**About this task**
Copy out the data word for word, without any of its pictures.

==============================

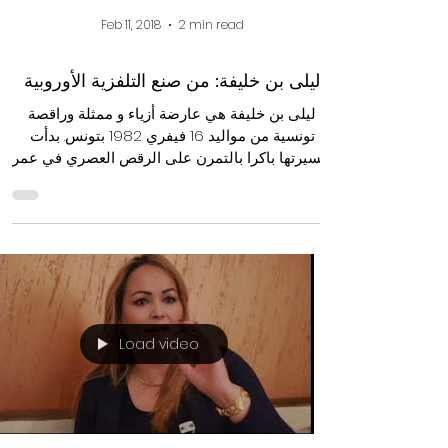
Feb 11, 2018
2 min read
ليلى بن خليفة: من صنع التلفزية الأوروبية
ليلى بن خليفة هي عارضة أزياء و ممثلة وراقصة
تونسية من مواليد 16 فيفري 1982 بتونس. بدأت
Load video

==============================

**Finished exercise**
Feb 11, 2018
2 min read
ليلى بن خليفة: من صنع التلفزية الأوروبية
ليلى بن خليفة هي عارضة أزياء و ممثلة وراقصة
تونسية من مواليد 16 فيفري 1982 بتونس. بدأت
Load video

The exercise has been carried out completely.